- Define your lifestyle. Will you continue to work and live your current lifestyle? Or do you dream of traveling the world?
- Choose your target retirement date.At what age will you retire? Do you want early retirement?
- Assess the financial risks of retirement. Before you can put a realistic retirement plan in place, understand the five financial risks that can impact your retirement:
- A longer lifespan requires savings to last longer
- Inflation’s effect on the future purchasing power of today’s dollars
- An overly conservative asset allocation that may put you at risk for not being able to outpace inflation
- A withdrawal rate that depletes assets too quickly
- Rising health care expenses
Consider which risks you may be most susceptible to.

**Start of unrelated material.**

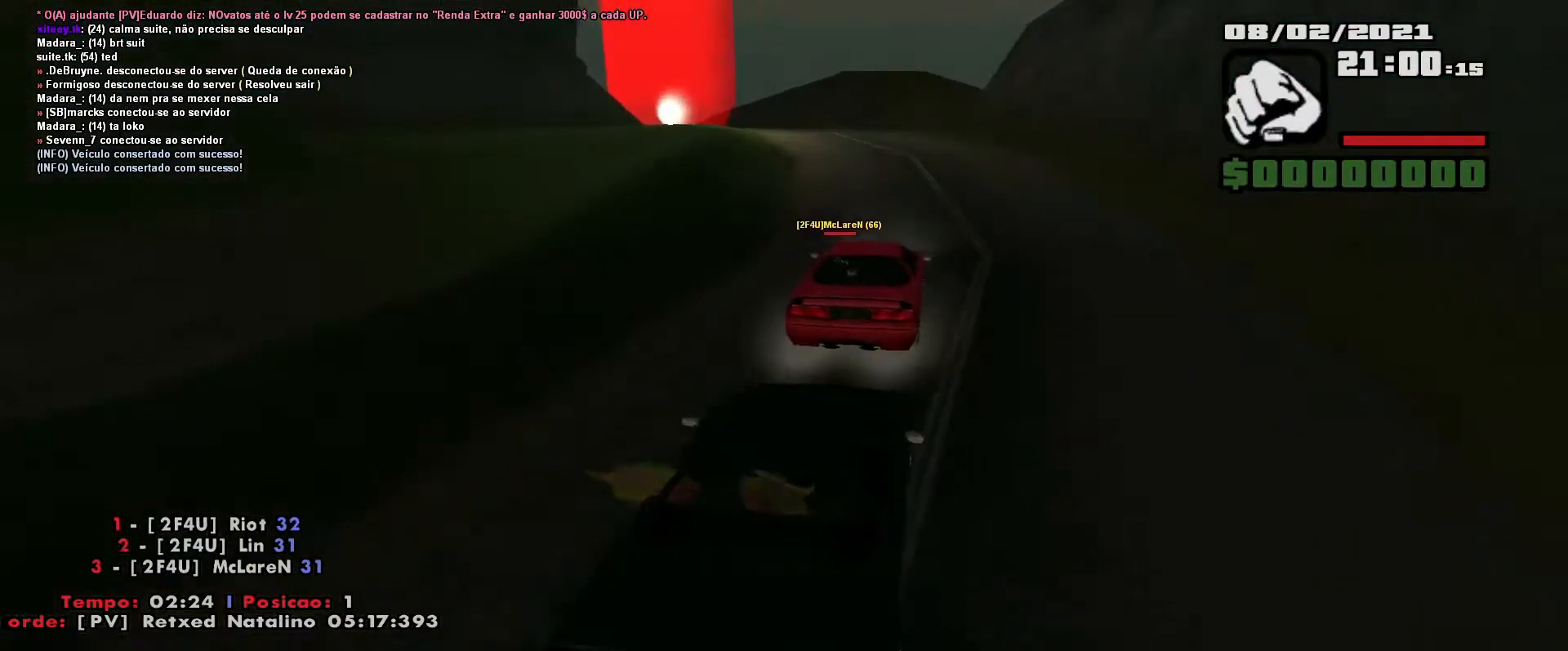
{"keys": ["w"], "events": [[250, "a", "up"], [333, "a", "down"], [467, "a", "up"]]}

- Determine potential gaps in your savings strategy by estimating your income and expenses according to the number of years you expect to live off your savings. Fidelity estimates that retirees will need 80 to 100 percent of their pre-retirement income to live comfortably.
- Catch up on savings by investing the maximum into your 401(k)
before leaving the workplace.
Fidelity says that with the 2001 Economic Growth and Tax Relief and Reconciliation Act, eligible workers age 50+ can contribute an additional $4,000 to their workplace retirement plan in 2005 above the $14,000 annual limit, if their plan allows.
IRAs let you catch up by contributing an additional $500 in your 401(k)in 2005.